Author: Martin Giepmans
Date: 13:03:03 08/03/01
Go up one level in this thread
On August 03, 2001 at 13:07:06, Miguel A. Ballicora wrote:
>On August 03, 2001 at 11:02:26, Pham Minh Tri wrote:
>
>>On August 02, 2001 at 13:00:27, Miguel A. Ballicora wrote:
>>
>>>I have an idea for debugging that probably was used before but I want some
>>>opinions about it:
>>>
>>>I am thinking about a system to trace what is going in my engine when I see a
>>>weird move during a game. The main problem is that it is extremely difficult
>>>to reproduce the same conditions for search. I have seen once in a while a
>>>very weird move that I cannot reproduce it if I set the position to search.
>>>The obvious reason is because the tables, hash and history bring information
>>>that I lack when I try to reproduce.
>>>Clearing the tables before each move would be (I think) an easy way out. The
>>>engine in this state will be easy to debug but I would be dodging the problem.
>>>In that way I would not see problems caused by the tables. I would be debugging
>>>probably only part of the engine, dodging the most prone to errors!.

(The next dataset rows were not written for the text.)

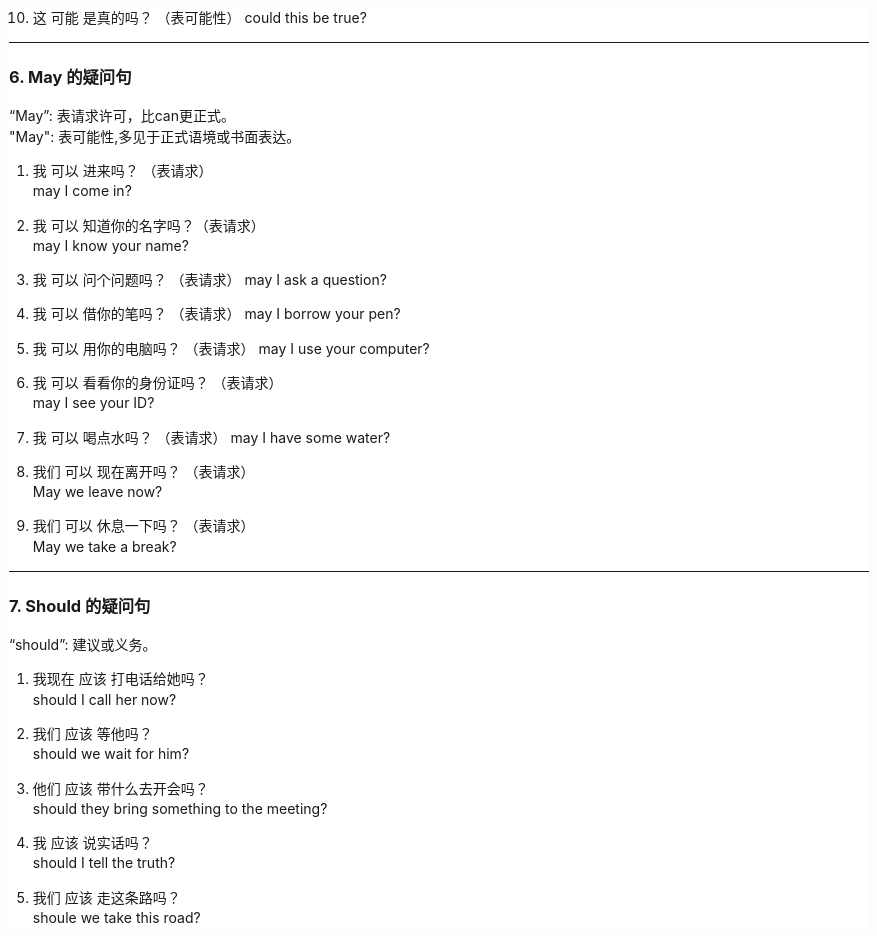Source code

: 10. 这 可能 是真的吗？  （表可能性） 
could this be true?


---


### **6. May 的疑问句** 
“May”: 表请求许可，比can更正式。       
"May": 表可能性,多见于正式语境或书面表达。    
 
1. 我 可以 进来吗？  （表请求）   
may I come in? 

2. 我 可以 知道你的名字吗？（表请求）  
may I know your name?

3. 我 可以 问个问题吗？  （表请求）
may I ask a question?

4. 我 可以 借你的笔吗？  （表请求）
may I borrow your pen?

5. 我 可以 用你的电脑吗？  （表请求）
may I use your computer?

6. 我 可以 看看你的身份证吗？  （表请求）  
may I see your ID?

7. 我 可以 喝点水吗？  （表请求）
may I have some water?

8. 我们 可以 现在离开吗？  （表请求）      
May we leave now? 

9. 我们 可以 休息一下吗？  （表请求）      
May we take a break?  


---

### **7. Should 的疑问句**  
“should”: 建议或义务。

1. 我现在 应该 打电话给她吗？  
should I call her now?

2. 我们 应该 等他吗？  
should we wait for him?

3. 他们 应该 带什么去开会吗？  
should they bring something to the meeting?

4. 我 应该 说实话吗？  
should I tell the truth?

5. 我们 应该 走这条路吗？  
shoule we take this road?
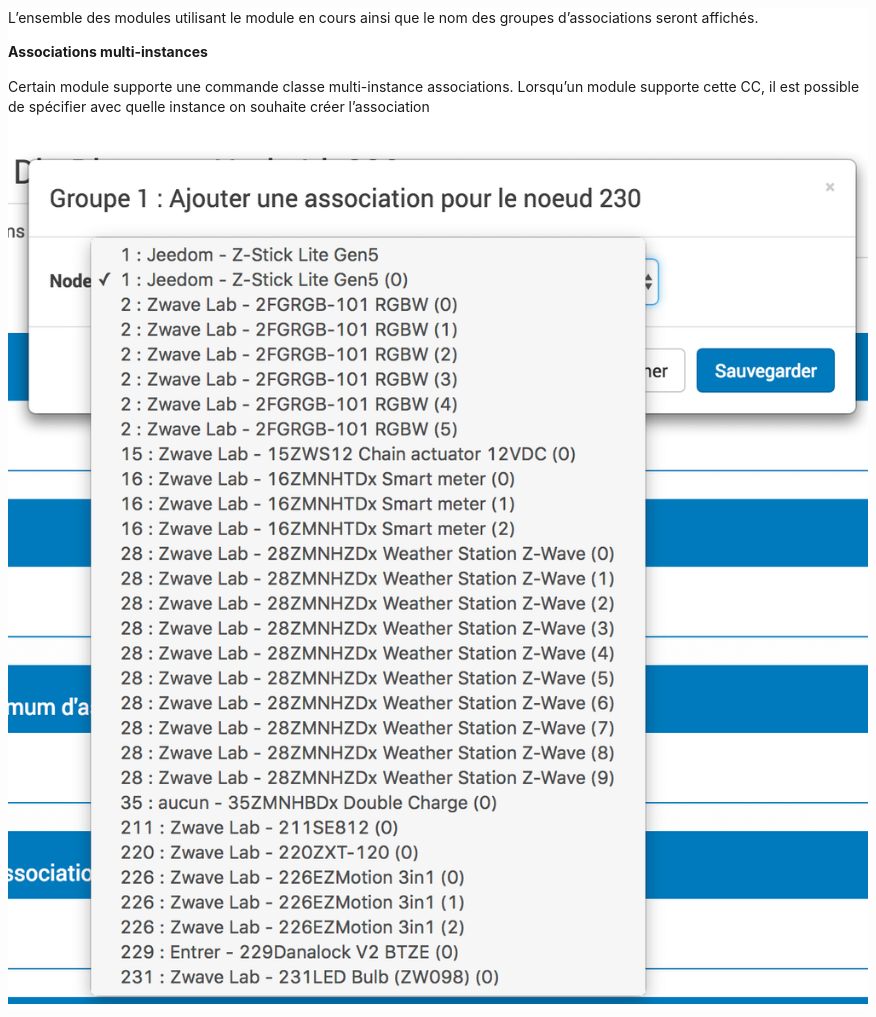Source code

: L’ensemble des modules utilisant le module en cours ainsi que le nom des groupes d’associations seront affichés.

**Associations multi-instances**

Certain module supporte une commande classe multi-instance associations. Lorsqu’un module supporte cette CC, il est possible de spécifier avec quelle instance on souhaite créer l’association

![node09](./images/node09.png)
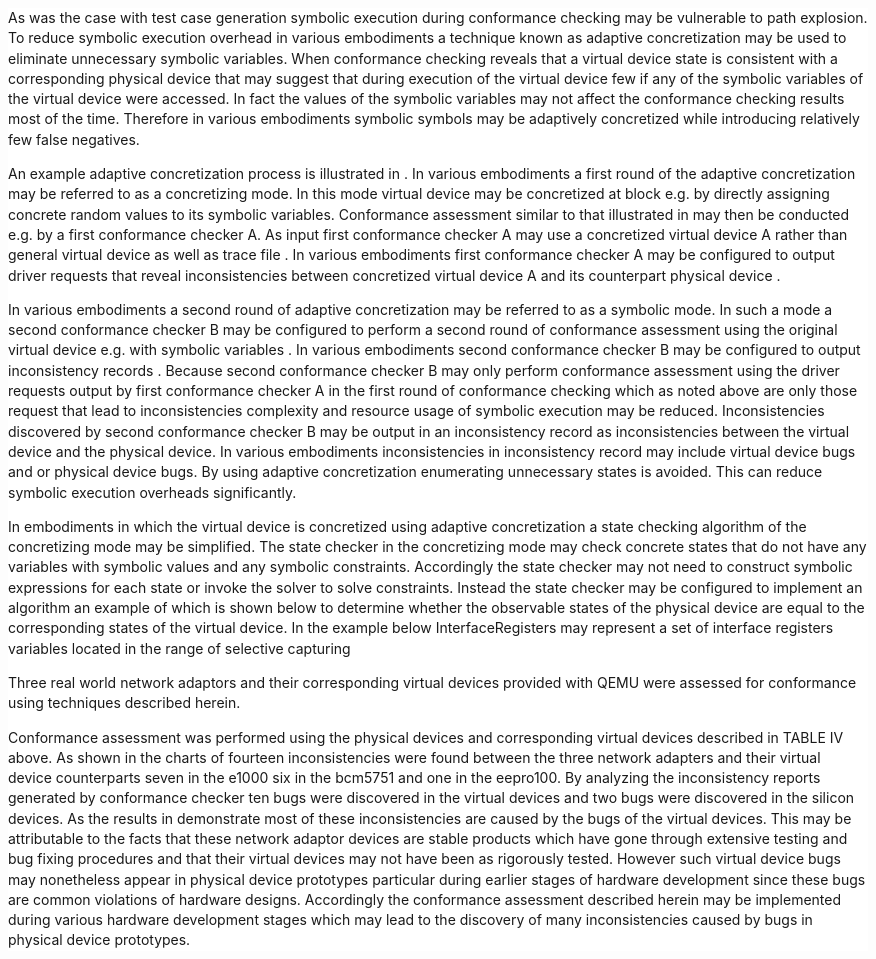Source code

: As was the case with test case generation symbolic execution during conformance checking may be vulnerable to path explosion. To reduce symbolic execution overhead in various embodiments a technique known as adaptive concretization may be used to eliminate unnecessary symbolic variables. When conformance checking reveals that a virtual device state is consistent with a corresponding physical device that may suggest that during execution of the virtual device few if any of the symbolic variables of the virtual device were accessed. In fact the values of the symbolic variables may not affect the conformance checking results most of the time. Therefore in various embodiments symbolic symbols may be adaptively concretized while introducing relatively few false negatives.

An example adaptive concretization process is illustrated in . In various embodiments a first round of the adaptive concretization may be referred to as a concretizing mode. In this mode virtual device may be concretized at block e.g. by directly assigning concrete random values to its symbolic variables. Conformance assessment similar to that illustrated in may then be conducted e.g. by a first conformance checker A. As input first conformance checker A may use a concretized virtual device A rather than general virtual device as well as trace file . In various embodiments first conformance checker A may be configured to output driver requests that reveal inconsistencies between concretized virtual device A and its counterpart physical device .

In various embodiments a second round of adaptive concretization may be referred to as a symbolic mode. In such a mode a second conformance checker B may be configured to perform a second round of conformance assessment using the original virtual device e.g. with symbolic variables . In various embodiments second conformance checker B may be configured to output inconsistency records . Because second conformance checker B may only perform conformance assessment using the driver requests output by first conformance checker A in the first round of conformance checking which as noted above are only those request that lead to inconsistencies complexity and resource usage of symbolic execution may be reduced. Inconsistencies discovered by second conformance checker B may be output in an inconsistency record as inconsistencies between the virtual device and the physical device. In various embodiments inconsistencies in inconsistency record may include virtual device bugs and or physical device bugs. By using adaptive concretization enumerating unnecessary states is avoided. This can reduce symbolic execution overheads significantly.

In embodiments in which the virtual device is concretized using adaptive concretization a state checking algorithm of the concretizing mode may be simplified. The state checker in the concretizing mode may check concrete states that do not have any variables with symbolic values and any symbolic constraints. Accordingly the state checker may not need to construct symbolic expressions for each state or invoke the solver to solve constraints. Instead the state checker may be configured to implement an algorithm an example of which is shown below to determine whether the observable states of the physical device are equal to the corresponding states of the virtual device. In the example below InterfaceRegisters may represent a set of interface registers variables located in the range of selective capturing 

Three real world network adaptors and their corresponding virtual devices provided with QEMU were assessed for conformance using techniques described herein.

Conformance assessment was performed using the physical devices and corresponding virtual devices described in TABLE IV above. As shown in the charts of fourteen inconsistencies were found between the three network adapters and their virtual device counterparts seven in the e1000 six in the bcm5751 and one in the eepro100. By analyzing the inconsistency reports generated by conformance checker ten bugs were discovered in the virtual devices and two bugs were discovered in the silicon devices. As the results in demonstrate most of these inconsistencies are caused by the bugs of the virtual devices. This may be attributable to the facts that these network adaptor devices are stable products which have gone through extensive testing and bug fixing procedures and that their virtual devices may not have been as rigorously tested. However such virtual device bugs may nonetheless appear in physical device prototypes particular during earlier stages of hardware development since these bugs are common violations of hardware designs. Accordingly the conformance assessment described herein may be implemented during various hardware development stages which may lead to the discovery of many inconsistencies caused by bugs in physical device prototypes.
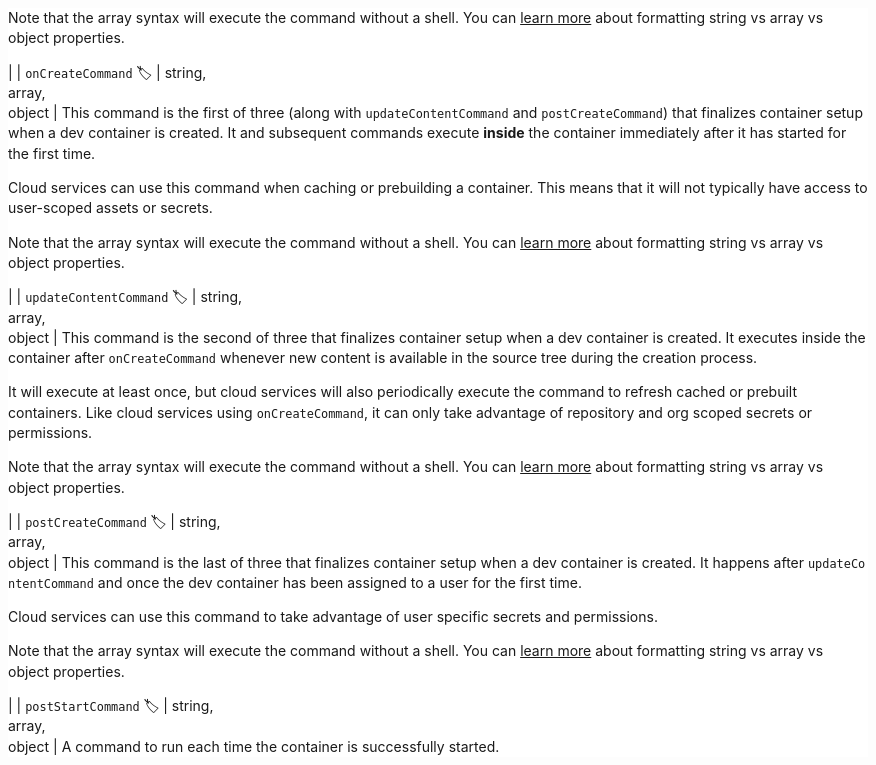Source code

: Note that the array syntax will execute the command without a shell. You can [learn more](https://containers.dev/implementors/json_reference/#formatting-string-vs-array-properties) about formatting string vs array vs object properties.

 |
| `onCreateCommand` 🏷️ | string,  
array,  
object | This command is the first of three (along with `updateContentCommand` and `postCreateCommand`) that finalizes container setup when a dev container is created. It and subsequent commands execute **inside** the container immediately after it has started for the first time.

Cloud services can use this command when caching or prebuilding a container. This means that it will not typically have access to user-scoped assets or secrets.

Note that the array syntax will execute the command without a shell. You can [learn more](https://containers.dev/implementors/json_reference/#formatting-string-vs-array-properties) about formatting string vs array vs object properties.

 |
| `updateContentCommand` 🏷️ | string,  
array,  
object | This command is the second of three that finalizes container setup when a dev container is created. It executes inside the container after `onCreateCommand` whenever new content is available in the source tree during the creation process.

It will execute at least once, but cloud services will also periodically execute the command to refresh cached or prebuilt containers. Like cloud services using `onCreateCommand`, it can only take advantage of repository and org scoped secrets or permissions.

Note that the array syntax will execute the command without a shell. You can [learn more](https://containers.dev/implementors/json_reference/#formatting-string-vs-array-properties) about formatting string vs array vs object properties.

 |
| `postCreateCommand` 🏷️ | string,  
array,  
object | This command is the last of three that finalizes container setup when a dev container is created. It happens after `updateContentCommand` and once the dev container has been assigned to a user for the first time.

Cloud services can use this command to take advantage of user specific secrets and permissions.

Note that the array syntax will execute the command without a shell. You can [learn more](https://containers.dev/implementors/json_reference/#formatting-string-vs-array-properties) about formatting string vs array vs object properties.

 |
| `postStartCommand` 🏷️ | string,  
array,  
object | A command to run each time the container is successfully started.
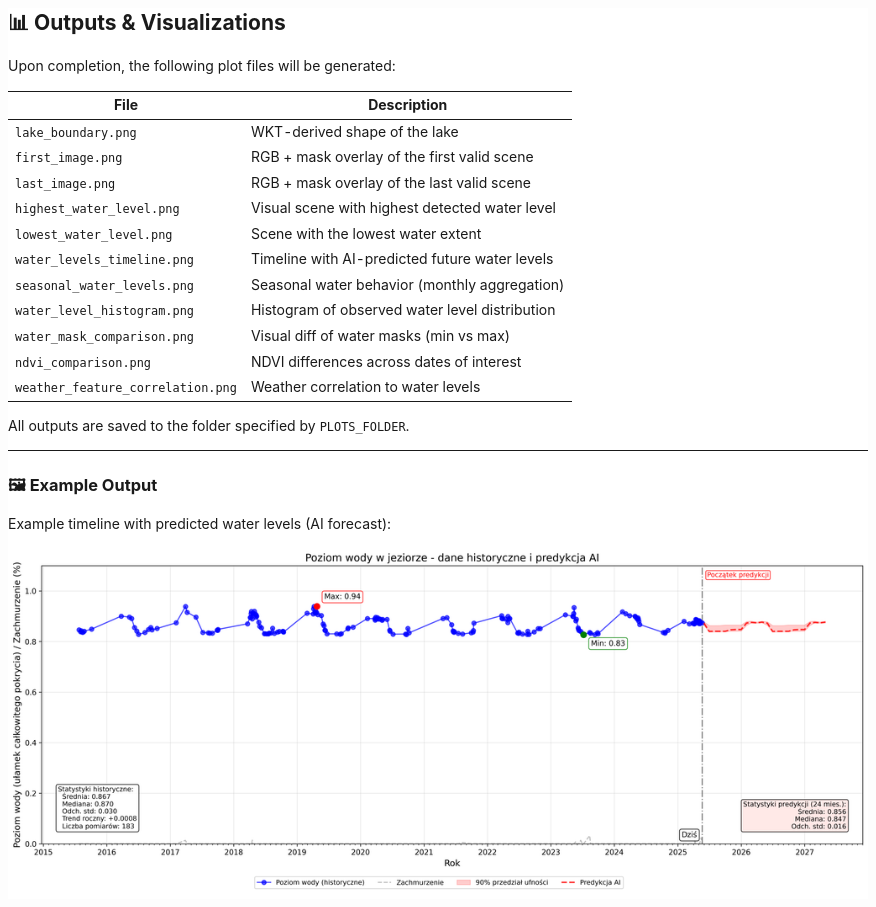 
## 📊 Outputs & Visualizations

Upon completion, the following plot files will be generated:

| File                              | Description                                    |
| --------------------------------- | ---------------------------------------------- |
| `lake_boundary.png`               | WKT-derived shape of the lake                  |
| `first_image.png`                 | RGB + mask overlay of the first valid scene    |
| `last_image.png`                  | RGB + mask overlay of the last valid scene     |
| `highest_water_level.png`         | Visual scene with highest detected water level |
| `lowest_water_level.png`          | Scene with the lowest water extent             |
| `water_levels_timeline.png`       | Timeline with AI-predicted future water levels |
| `seasonal_water_levels.png`       | Seasonal water behavior (monthly aggregation)  |
| `water_level_histogram.png`       | Histogram of observed water level distribution |
| `water_mask_comparison.png`       | Visual diff of water masks (min vs max)        |
| `ndvi_comparison.png`             | NDVI differences across dates of interest      |
| `weather_feature_correlation.png` | Weather correlation to water levels            |

All outputs are saved to the folder specified by `PLOTS_FOLDER`.

---

### 🖼️ Example Output

Example timeline with predicted water levels (AI forecast):

![Example Plot – Water Levels](docs/example_water_levels_timeline.png)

>>>Saving the tables is out of the question, I would fill my HD in no time.
>>>
>>>What I think I can do is to save how many nodes I searched in any particular
>>>move. When I ran out of time I keep record of the nodes.
>>>When I try to reproduce the game I set the limit of thinking in "nodes", rather
>>>than "time". I should be able to reach exactly the same situation in the search
>>>in each of the moves of the games. Moreover, I should be able to reproduce the
>>>whole thing with the debug version. Maybe I can store a log with all this
>>>information and after the game let the program chew it and see if the
>>>reproduction is exact.
>>>
>>>I think that debugging is tedious, boring but extremely important to make the
>>>engine play the way we want. Particularly for chess programs where
>>>the bugs are nasty because sometimes the program does not crash, it just plays
>>>worse "sometimes".
>>>
>>>I just came up with this idea this morning, is there anything that I am missing?
>>>suggestions? Is it obvious and everybody already does this?
>>>
>>>Regards,
>>>Miguel
>>>PS: I think that this kind of testing could be done also with pondering!
>>>just limiting the pondering to n = nodes.
>>
>>Good idea. I think it works well in my system. Thanks.
>>
>>However, the problem maybe the time for reproducing. If I need repeat some thing
>>in the 100th move, I have to wait my computer spend many hours to reach that
>>move. So I could re-check 1 or 2 times per day only.
>
>At least, reproduce it in a long time is better than nothing.
>but I think that something else could be done.
>After you reproduce the bug, say, in move 100th, you can add a line in the
>program:
>
>if (nmove==100) {
> save_all_tables (statefile);
>}
>
>
>So, then you can start with the epd position of the move 100 and add this line
>
>retrieve_all_tables (statefile);
>
>I believe that if all the hashtables, learning, history heuristics, history etc.
>has been saved, and restored you should be able to start right in move 100
>and reproduce the bug. Then you can trace it to death.
>
>With this trick of saving and restoring in another sesion the problem that
>Martin mentions in another message could also be solved.
>Well, so far this is speculation, I'll have to try.
>
>Regards,
>Miguel
>
>
This looks good. You will have to replay the game only once. Nice!
Martin
>>
>>I think another way little easier (I use it sometimes) is to use fix depths,
>>both for normal search and pondering.